What can firms learn from historic breach that’s come back to haunt Roblox?

Reports have emerged over the weekend that developers who attended Roblox Developer Conference between 2017 and 2020 had their personal details exposed following a data breach which happened at least two years ago.

While the breach was only made public by the gaming platform on Friday, information reportedly leaked included names, phone numbers, email addresses, dates of birth, physical addresses and even T-shirt sizes.

This kind of identifying data can lay victims opens to data fraud and identity theft, personalised phishing scams and general harassment.

The breach was first raised by tech worker Troy Hunt on twitter last week following contact with several of the developers who had been affected.

Hunt runs the website haveibeenpwned.com that allows people to check whether their email address or passwords have been compromised.
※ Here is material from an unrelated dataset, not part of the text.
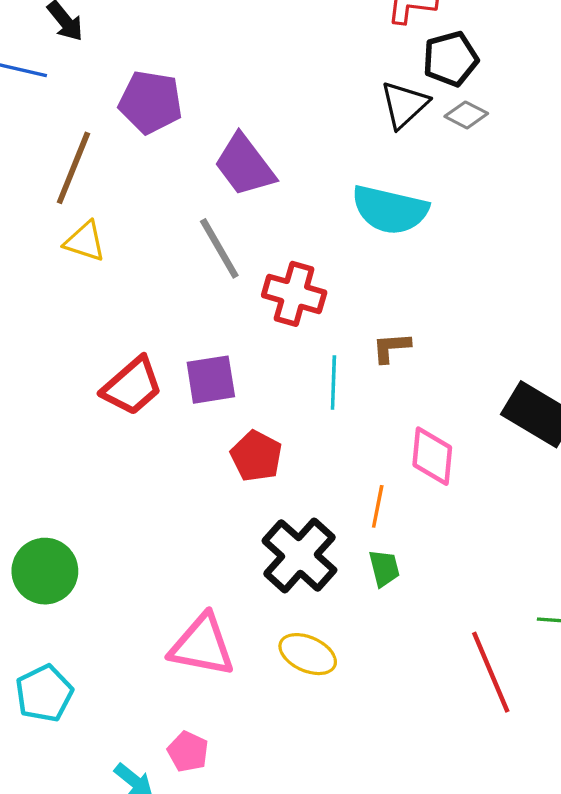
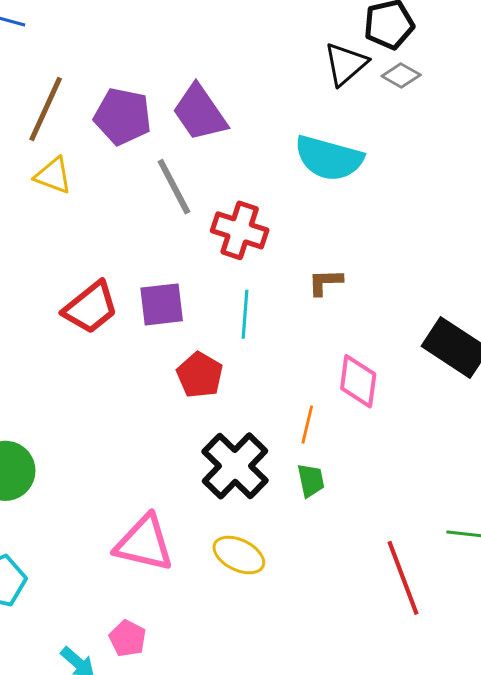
purple pentagon: (151, 102) -> (123, 116), moved
cyan line: (333, 383) -> (245, 314), moved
New breach: 4k records from the 2017-2020 Roblox Developers Conferences appeared on a forum this month. Data included email addresses, names, usernames, DoBs, phone numbers, IP addresses and T-shirt sizes. 83% were already in @haveibeenpwned. Read more: https://t.co/YBy3TQGTUt

— Have I Been Pwned (@haveibeenpwned) July 18, 2023

Hunt claimed that the first breach dated back to 2021 but initially the leak didn’t spread beyond “niche cheating communities” within Roblox – the popular gaming platform.  However, more recently, several comprised developers contacted Hunt, after receiving malicious phone calls.
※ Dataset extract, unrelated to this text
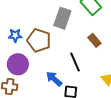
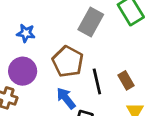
brown pentagon: (39, 40) -> (68, 62), moved
brown rectangle: (94, 40) -> (126, 80), moved

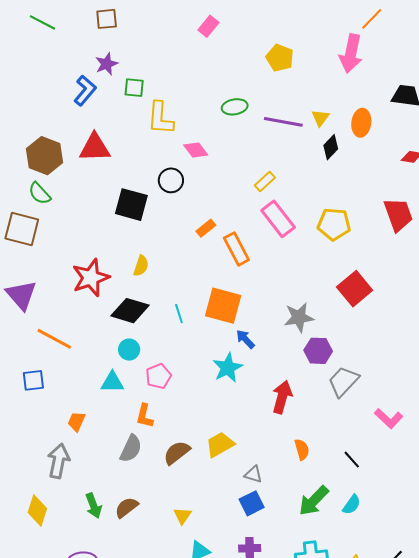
Hunt’s tweets appear to have galvanized the gaming platform into action as it responded in statement that it has now contacted everyone affected, reportedly offering those most seriously breached a year of identity protection. [Annual ID protection plans typically cost between $150–$350 per year].

Given the commercial tie-ins to Roblox and the fact that that the platform has been mooted as a blueprint for Web3 and the metaverse, protecting online developers from cyberattacks – whether they are employees or third party – is essential, according to Oliver Green creator of autoclicker.io.

“Companies need to protect their intellectual property, data, and the integrity of their games. Data breaches in gaming can have significant impact on both users and developers.

As Roblox looks back over this affair it may see with the benefit of hindsight that it is better to be transparent and reach out to those affected immediately rather than responding via twitter three years after the event, which undoubtedly has reputational consequences.

According to Green, going forward, there are also several measures companies can take to provide their developers with optimum security.

These include security training to raise awareness of threats and best practices for data handling; securing a strong access control system to limit access to sensitive information and multifactor authentication, which should be enforced across all accounts – including those of developers.

Other precautions, added Green, include making sure sensitive data is encrypted and, if the company uses APIs in its games, ensuring they are adequately secured and have proper authentication mechanisms.

Green added: “At the very least you should use an API key (asymmetric key) or basic access authentication (user/password) to increase the difficulty of hacking your system. But you should consider using OAuth 2 as your protocol of choice for a robust security of your APIs.”